Although a 1941 report showed the “Japanese problem” was non-existent, In 1942 President Franklin D. Roosevelt issued executive order 9066, beginning the internment of thousands of Japanese people on the West Coast of the United States. In the words of the architect behind the internment program, Colonel Karl Bendetsen anyone with “one drop of Japanese blood” was placed in the internment camps. As Japanese people were rounded up into internment camps, the businesses and restaurants they owned were shuttered, often forever. In 1944, the U.S. Supreme Court upheld the constitutionality of the Japanese American internment by ruling against Fred Korematsu’s appeal for violating an exclusion order. The Court limited its decision to the validity of the exclusion orders, avoiding the issue of the incarceration of U.S. citizens without the due process guaranteed by the 14th amendment. More Chinese restaurants opened during this time as demand remained constant, and Chinese manufacturers adapted to create their own version of fortune tea cakes. As the war went on “patriotic” anti-Japanese malevolence increased, out of fear of mistaken identity Chinese people in the United States began wearing buttons proclaiming “I’m Chinese” and the tea cakes became markedly Chinese along with them.

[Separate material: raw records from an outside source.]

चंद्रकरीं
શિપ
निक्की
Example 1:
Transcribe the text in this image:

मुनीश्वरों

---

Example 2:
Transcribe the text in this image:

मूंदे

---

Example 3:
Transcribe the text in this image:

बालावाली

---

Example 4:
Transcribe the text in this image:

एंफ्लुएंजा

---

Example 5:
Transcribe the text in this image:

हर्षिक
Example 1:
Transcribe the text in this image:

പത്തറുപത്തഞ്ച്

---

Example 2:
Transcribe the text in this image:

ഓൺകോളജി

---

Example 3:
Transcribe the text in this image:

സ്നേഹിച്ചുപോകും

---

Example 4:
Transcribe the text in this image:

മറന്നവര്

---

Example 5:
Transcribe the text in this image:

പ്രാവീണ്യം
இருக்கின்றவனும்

During both World Wars (19141918 and 19391945), troops were moved throughout the US before shipping out to various theaters of action. Many moved through California and discovered the Fortune Cookies served there, presenting them with the novelty of a fun surprise in a world full of danger. Upon their return home, they began asking the local restaurateurs why they didn’t serve the Americanized tea-cakes they thought were an integral part of “authentic” Chinese cuisine. Servicemen demanded “Chinese Cookies” from their local restaurants and soon fortune cookies were firmly woven into America’s cultural fabric.

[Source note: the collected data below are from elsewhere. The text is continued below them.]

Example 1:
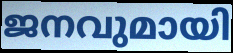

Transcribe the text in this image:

ജനവുമായി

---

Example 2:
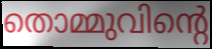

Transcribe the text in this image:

തൊമ്മുവിന്റെ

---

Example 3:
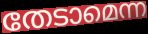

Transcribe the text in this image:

തേടാമെന്ന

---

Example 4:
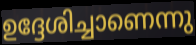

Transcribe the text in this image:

In 1943 the Chinese Exclusion Act was repealed, but it wasn’t until the mid-1960s that immigration from China became a regular occurrence. Chinese restaurants began integrating Szechuan and Hunan elements into their Cantonese-style menus, and their popularity continued to grow. By 1981 machinery was created to fully-automate the manufacture of fortune cookies.

In 1988, President Ronald Reagan signed into law the Civil Liberties Act of 1988 which apologized for the internment of Japanese Americans on behalf of the U.S. government and authorized a payment of $20,000 (equivalent to $42,000 in 2018) to each camp survivor. The legislation admitted that government actions were based on “race prejudice, war hysteria, and a failure of political leadership.” The U.S. government eventually disbursed more than $1.6 billion in reparations to 82,219 Japanese Americans.

In 1989, fortune cookies were reportedly imported into Hong Kong and sold as “genuine American fortune cookies”. Wonton Food attempted to expand its fortune cookie business into China in 1992 but gave up after fortune cookies were considered “too American”. As of 2015, the United States had 46,700 Chinese restaurants.